The psychopathological complications associated with AAS use, especially manic and mixed symptoms – usually treated with antipsychotic drugs or lithium [148, 149], for which a careful therapeutic drug monitoring is recommended [150] – are a major concern for physicians [151]. As depression and suicide are other possible complications, a medically supervised detoxification may be useful. Addicted AAS users may possibly benefit from a dose reduction through a tapering course of medically prescribed steroids, as abrupt AAS discontinuation may precipitate severe depression and suicide [66, 73]. However, the detoxification of AAS abusers is a poorly studied area, and the prescription of an abused substance to a substance user can be problematic, unless close supervision is provided. Caution in using clonidine for AAS detoxification is recommended, as clonidine itself has been associated with depression. Antidepressants, which have shown promising results during cocaine withdrawal, deserve to receive trials in the treatment of AAS withdrawal.

CONCLUSIONS

AAS use in athletes is associated with mood and anxiety disturbances, as well as reckless behavior, in some predisposed individuals, who are likely to develop various types of psychopathology after long-term exposure to these substances. There is a lack of studies investigating whether the preexistence of psychopathology is likely to induce AAS consumption, but the bulk of available data, combined with animal data, point to the development of specific psycho-pathology, increased aggressiveness, mood destabilization, eating behavior abnormalities, and psychosis after AAS abuse/dependence. The use of AASs in athletes deserves further investigation.
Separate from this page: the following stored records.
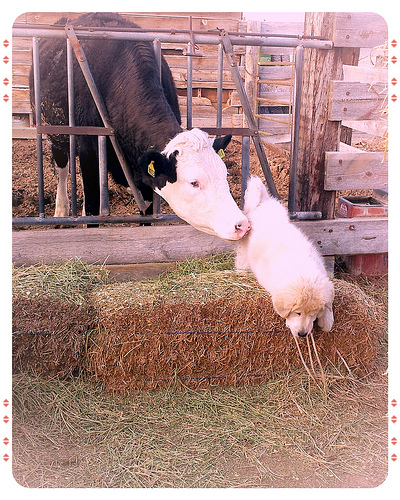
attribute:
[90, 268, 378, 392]
hay — bale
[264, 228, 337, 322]
dog — white 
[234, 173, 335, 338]
puppy — keeping company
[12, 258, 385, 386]
grain — hay stick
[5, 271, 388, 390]
hay — bale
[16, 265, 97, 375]
hay — bale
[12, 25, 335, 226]
fence — METAL, wooden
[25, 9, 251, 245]
cow — keeping company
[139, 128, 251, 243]
head — white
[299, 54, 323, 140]
wooden — fence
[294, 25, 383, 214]
fence — wooden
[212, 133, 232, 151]
ear — black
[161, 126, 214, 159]
hair — white, tuft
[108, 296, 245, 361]
grain — hay stick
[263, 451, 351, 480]
dirt — ground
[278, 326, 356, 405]
hay stick — of hay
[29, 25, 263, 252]
bull — black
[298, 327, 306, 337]
nose — black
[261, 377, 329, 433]
grain — hay stick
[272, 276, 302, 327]
ears — floppy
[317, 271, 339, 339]
ears — floppy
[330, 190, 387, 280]
container — red, metal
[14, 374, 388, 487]
straw — green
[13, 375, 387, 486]
grass — green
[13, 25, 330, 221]
gate — metal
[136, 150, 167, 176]
ear — black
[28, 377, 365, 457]
grain — hay stick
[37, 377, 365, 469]
grain — hay stick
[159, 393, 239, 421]
grain — hay stick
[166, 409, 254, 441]
grain — hay stick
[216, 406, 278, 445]
grain — hay stick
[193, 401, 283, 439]
grain — hay stick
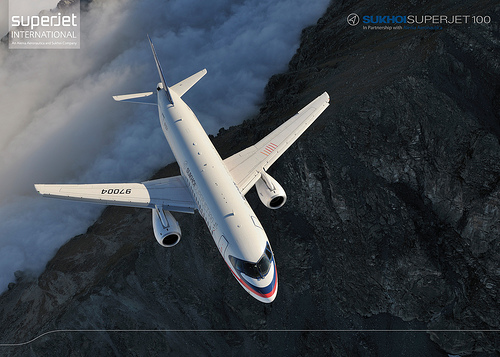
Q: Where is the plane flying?
A: Over a waterfall.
FINANCIAL COMPETING INTERESTS DISCLOSURE

In the past two years, Paolo Girardi has received research support from Lilly, Janssen, and Springer Healthcare, and has participated in Advisory Boards for Lilly, Otsuka, Pfizer, Schering, and Springer Healthcare and received honoraria from Lilly and Springer Healthcare. All other authors of this paper have no relevant affiliations or financial involvement with any organization or entity with a financial interest in, or financial conflict with the subject matter or materials discussed in the manuscript. This includes employment, consultancies, honoraria, stock ownership or options, expert testimony, grants or patents received or pending, or royalties.

ROLE OF THE FUNDING SOURCE

This study is part of the FIRB project code RBFR12LD0W_002 and has been funded by a grant of the Italian Ministry of Research.